- 展示原文 -
組織中提取的上清無需稀釋可直接用于試驗，標準曲線基質液的準備，抽提10ml 用乙醚處理過的5%的TCA，通過加熱除去剩余的乙醚，剩下的溶液檢測得標準曲線。

 

特異性試劑的制備

cGMP  AChE示蹤液

100dtn cGMP  AChE示蹤液與6ml的緩沖液

或500 dtn cGMP  AChE示蹤液與30ml的緩沖液

配制的cGMP示蹤液應儲存在4℃下，4周內有效

示蹤染料：加入染料可輔助目測觀察，在配制好的示蹤液中加入染料（60ul的染料加入到6ml的示蹤液中或是300ul染料和30ml的示蹤液）

cGMP抗血清

100dtn cGMP抗血清與6ml的緩沖液

或500 dtn cGMP抗血清與30ml的緩沖液

配制的cGMP抗血清應儲存在4℃下，4周內有效

抗血清染料：加入染料可輔助目測觀察，在配制好的抗血清中加入染料（60ul的染料加入到6ml的抗血清中或是300ul染料和30ml的抗血清）

無乙酰化的標準品和樣品的準備

1ml的緩沖液配制cGMP標準品，終濃度為300 pmol/ml，貯存在4℃下，可保存6周。

- 原始資料 -
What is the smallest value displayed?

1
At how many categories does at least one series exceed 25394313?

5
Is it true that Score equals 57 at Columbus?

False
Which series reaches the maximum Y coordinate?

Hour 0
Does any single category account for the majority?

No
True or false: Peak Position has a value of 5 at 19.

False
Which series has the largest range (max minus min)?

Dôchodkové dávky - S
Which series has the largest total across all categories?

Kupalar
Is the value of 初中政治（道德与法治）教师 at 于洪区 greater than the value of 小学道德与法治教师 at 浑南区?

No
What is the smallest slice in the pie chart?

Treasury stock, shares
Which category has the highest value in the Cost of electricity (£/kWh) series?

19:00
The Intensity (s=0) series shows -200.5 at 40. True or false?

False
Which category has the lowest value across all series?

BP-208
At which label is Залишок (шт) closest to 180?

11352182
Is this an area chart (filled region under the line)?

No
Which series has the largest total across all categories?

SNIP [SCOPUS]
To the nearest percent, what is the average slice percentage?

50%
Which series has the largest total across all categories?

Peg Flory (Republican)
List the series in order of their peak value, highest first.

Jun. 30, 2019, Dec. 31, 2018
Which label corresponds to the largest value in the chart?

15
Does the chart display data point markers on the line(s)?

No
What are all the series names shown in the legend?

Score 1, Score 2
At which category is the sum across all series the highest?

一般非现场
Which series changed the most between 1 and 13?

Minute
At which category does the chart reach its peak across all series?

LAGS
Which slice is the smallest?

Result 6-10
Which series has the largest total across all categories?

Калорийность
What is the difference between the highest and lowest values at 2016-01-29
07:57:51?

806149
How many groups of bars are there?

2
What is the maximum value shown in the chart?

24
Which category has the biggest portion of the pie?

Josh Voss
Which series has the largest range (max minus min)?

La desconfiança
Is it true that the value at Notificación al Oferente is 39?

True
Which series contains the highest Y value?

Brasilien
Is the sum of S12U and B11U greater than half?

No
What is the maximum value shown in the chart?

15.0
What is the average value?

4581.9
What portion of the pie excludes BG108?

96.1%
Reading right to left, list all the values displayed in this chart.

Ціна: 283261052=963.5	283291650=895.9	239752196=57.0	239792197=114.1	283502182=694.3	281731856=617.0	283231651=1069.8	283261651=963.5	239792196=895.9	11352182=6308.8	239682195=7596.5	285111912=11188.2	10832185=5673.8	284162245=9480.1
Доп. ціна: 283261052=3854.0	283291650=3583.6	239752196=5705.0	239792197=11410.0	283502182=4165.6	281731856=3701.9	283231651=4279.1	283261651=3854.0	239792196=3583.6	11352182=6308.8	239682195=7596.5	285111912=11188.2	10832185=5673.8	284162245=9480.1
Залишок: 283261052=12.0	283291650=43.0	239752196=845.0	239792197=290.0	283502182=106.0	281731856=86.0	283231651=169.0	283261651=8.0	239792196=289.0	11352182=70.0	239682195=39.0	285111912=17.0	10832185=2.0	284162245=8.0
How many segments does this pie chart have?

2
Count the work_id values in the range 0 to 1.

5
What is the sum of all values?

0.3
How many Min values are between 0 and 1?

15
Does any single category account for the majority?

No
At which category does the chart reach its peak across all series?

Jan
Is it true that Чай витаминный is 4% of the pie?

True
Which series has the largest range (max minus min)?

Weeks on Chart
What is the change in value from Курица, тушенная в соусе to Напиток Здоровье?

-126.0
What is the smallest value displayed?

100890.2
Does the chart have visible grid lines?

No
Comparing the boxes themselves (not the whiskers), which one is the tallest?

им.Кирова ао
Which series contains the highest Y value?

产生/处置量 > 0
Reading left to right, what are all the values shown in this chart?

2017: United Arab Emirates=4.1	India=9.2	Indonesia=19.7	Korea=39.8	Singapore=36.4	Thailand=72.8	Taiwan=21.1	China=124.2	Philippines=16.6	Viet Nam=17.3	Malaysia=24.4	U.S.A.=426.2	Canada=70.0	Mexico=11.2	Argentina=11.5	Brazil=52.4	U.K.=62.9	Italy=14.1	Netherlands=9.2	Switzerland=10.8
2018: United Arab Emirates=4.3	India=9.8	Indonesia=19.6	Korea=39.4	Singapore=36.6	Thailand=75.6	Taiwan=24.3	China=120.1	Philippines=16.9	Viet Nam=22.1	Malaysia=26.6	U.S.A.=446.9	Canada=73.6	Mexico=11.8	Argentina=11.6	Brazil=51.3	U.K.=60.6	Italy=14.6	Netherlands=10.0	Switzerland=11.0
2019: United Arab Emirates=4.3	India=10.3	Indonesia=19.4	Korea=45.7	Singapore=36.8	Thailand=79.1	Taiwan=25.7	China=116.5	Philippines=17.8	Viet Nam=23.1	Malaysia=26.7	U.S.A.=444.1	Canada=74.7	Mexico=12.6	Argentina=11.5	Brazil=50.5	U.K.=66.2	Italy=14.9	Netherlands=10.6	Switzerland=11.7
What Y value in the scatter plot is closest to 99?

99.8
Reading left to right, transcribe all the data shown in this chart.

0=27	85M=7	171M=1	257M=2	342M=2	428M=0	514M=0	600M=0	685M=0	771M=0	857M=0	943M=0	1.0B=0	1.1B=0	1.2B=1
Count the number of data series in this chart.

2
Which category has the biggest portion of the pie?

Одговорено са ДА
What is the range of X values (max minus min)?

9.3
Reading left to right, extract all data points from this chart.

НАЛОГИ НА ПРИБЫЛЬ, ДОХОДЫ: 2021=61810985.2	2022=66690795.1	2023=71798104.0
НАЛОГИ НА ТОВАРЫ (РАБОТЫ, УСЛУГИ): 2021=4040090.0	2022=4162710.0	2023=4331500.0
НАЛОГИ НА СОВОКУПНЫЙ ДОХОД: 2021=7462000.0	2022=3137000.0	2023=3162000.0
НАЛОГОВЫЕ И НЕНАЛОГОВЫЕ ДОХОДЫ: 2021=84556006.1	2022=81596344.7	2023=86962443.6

- 練習題目 -
**1)** 依據cGMP試劑配製說明，判斷下列各句是否與原文相符。每句回答「是」或「否」，並逐字引用原文中起決定作用的文字。
(a) 配製好的cGMP示蹤液在4℃下可保存6週。
(b) cGMP標準品的終濃度為300 pmol/ml。
(c) 組織中提取的上清須先稀釋才能用於試驗。
**2)** 請從cGMP試劑配製說明的最後一句之後接著往下寫。
上面的資料在這份練習中用不到。

- 參考答案 -
**1)**
(a) 否，原文為「配制的cGMP示蹤液應儲存在4℃下，4周內有效」。
(b) 是，原文為「終濃度為300 pmol/ml」。
(c) 否，原文為「組織中提取的上清無需稀釋可直接用于試驗」。

**2)**
標準品準備：準備8個干凈試管，標號，吸取900ul緩沖液至1號管，2-8號管加500ul緩沖液，吸取100ul bulk標準品（300 pmol/ml）至1號管，混勻，從1號管吸取500ul至2號管，混勻，依次進行稀釋。稀釋的標準品貯存時間不能超過24h

如圖

樣品的準備：如果樣品需要純化，則根據純化步驟完成，如無需純化，則無需進一步制備。但是樣品需要稀釋來確保其濃度保持在標準曲線的線性誤差范圍內（20%-80%B/Bo）

 

標準品和樣品的準備----乙酰化

標準曲線的準備

用1mlEIA緩沖液重組標準cGMP，吸取100μl標準A到9.9ml的EIA中，此標準品的濃度是3pmol/ml

注意 如果樣品利用組織萃取法提取TCA，且不能用至少1:5的EIA來分析，利用乙醚萃取法提取TCA來準備標準曲線。任何稀釋的樣品需要按此方法進行

用EIA準備標準曲線： 取9個干凈試管依次編號#0至#8，吸取900μl到#0（只含有buffer），#2至#8加入500μlEIAbuffer，吸取1ml標準B（3pmol/ml）到#1 ，然后吸取500μl到#2中稀釋，混勻后，從#2中吸取500μl到#3中，混勻，以此類推，至#8，稀釋液保存不能超過24小時

樣品準備

如果樣品需要純化，則在乙酰化之前進行純化（操作參照12-14的純化操作），雖然純化不是必需的，但我們建議將樣品純化以確保試驗的完整性。如果乙酰化的樣品少于500μl，必須加入一定體積的KOH，和適量的無水醋酸。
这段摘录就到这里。